左官一服噺 材料○リソイド(lithoid tuff )74
リソイドとは、昭和戦前に行われた仕上げの一種で、満州鉄道(株)の製品でした。マグネシアセメントを主成分とし、リシンに似ている外壁材料で粗面仕上げが適しており、着色も自由であります。リソイドはどこか、哀愁帯びた名称でノスタルジックを感じます。語源としてリソイドは、タラバ蟹の甲羅の色をロシア語でリソイドといい、仕上げた色調や形状が、甲羅に似ていることとされています。
リソイド仕上げの材料は、南満州鉱業株式会社の製品である「マグネシアセメント」を主材として精製されています。粒径に不揃いで、それに伴い種類が多くありました。リソイド仕上げは、日数がかさむことで、水硬性石灰のマグネシアセメントの特徴とする、ポゾラン反応で硬化強度が増します。
リソイド仕上げは、リシン仕上げ同様に高級感があり、江戸川・青山同潤会アパートメントで使用されていたことを確認しております。

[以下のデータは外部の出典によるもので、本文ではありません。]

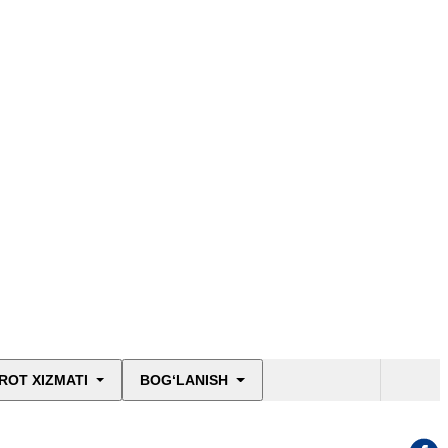
ROT XIZMATI
BOG‘LANISH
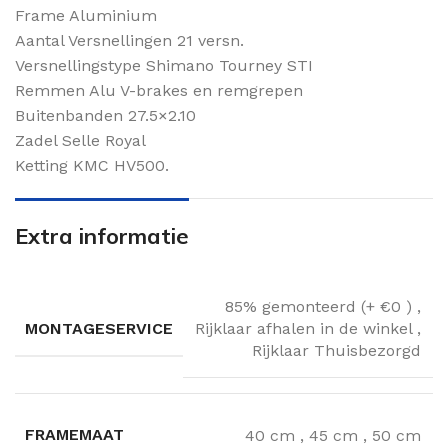
Frame Aluminium
Aantal Versnellingen 21 versn.
Versnellingstype Shimano Tourney STI
Remmen Alu V-brakes en remgrepen
Buitenbanden 27.5×2.10
Zadel Selle Royal
Ketting KMC HV500.
Extra informatie
85% gemonteerd (+ €0 )
,
MONTAGESERVICE
Rijklaar afhalen in de winkel
,
Rijklaar Thuisbezorgd
FRAMEMAAT
40 cm
,
45 cm
,
50 cm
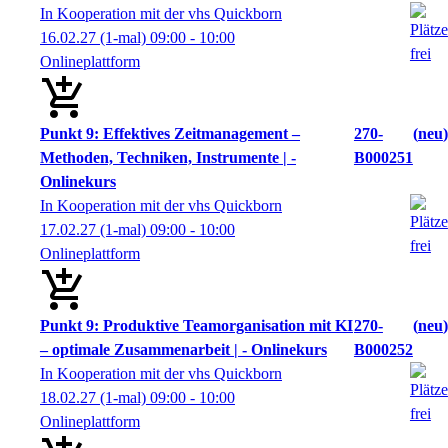
In Kooperation mit der vhs Quickborn
16.02.27
(1-mal)
09:00
- 10:00
Onlineplattform
Punkt 9: Effektives Zeitmanagement –
270-
neu
Methoden, Techniken, Instrumente | -
B000251
Onlinekurs
In Kooperation mit der vhs Quickborn
17.02.27
(1-mal)
09:00
- 10:00
Onlineplattform
Punkt 9: Produktive Teamorganisation mit KI
270-
neu
– optimale Zusammenarbeit | - Onlinekurs
B000252
In Kooperation mit der vhs Quickborn
18.02.27
(1-mal)
09:00
- 10:00
Onlineplattform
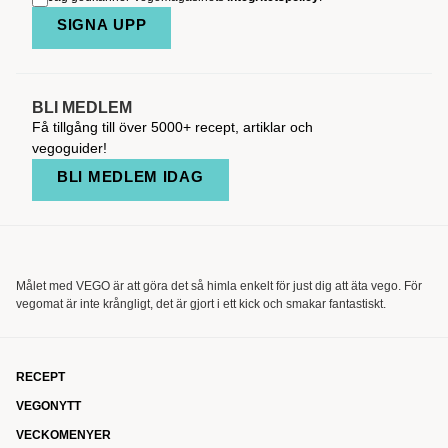
SIGNA UPP
BLI MEDLEM
Få tillgång till över 5000+ recept, artiklar och
vegoguider!
BLI MEDLEM IDAG
Målet med VEGO är att göra det så himla enkelt för just dig att äta vego. För
vegomat är inte krångligt, det är gjort i ett kick och smakar fantastiskt.
RECEPT
VEGONYTT
VECKOMENYER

リソイドの材料は、満州鉄道(株)の岡大路によって、輸入されていました。岡大路は東京帝国大学工学部建築学科を卒業し、満鉄に入社、南満州工業専門学校の教授を経て校長まで務め、後に満州国建築局長となった人です。
これを我が国に紹介したのが、戦前活躍した日本スタッコの福岡さんだと思います。リソイドは葛生でドロマイトプラスターが開発される迄、同潤会や看板建築で盛んに使用されました。葛生でドロマイトプラスターが開発されたのは、大陸の戦況が怪しくなり、関東軍の交通手段が困難となって、マグネシアセメントを中心とするリソイド等が輸入されなくなったことも影響しているかもしれません。
葛生のドロマイトプラスターはその後、内外壁に使用され、全盛期を迎えます。左官材料は、現在の自然素材同様に時代の流れに影響されつつ変遷を経ています。リソイドの仕上げ方法や材料に関しては、別の機会とします。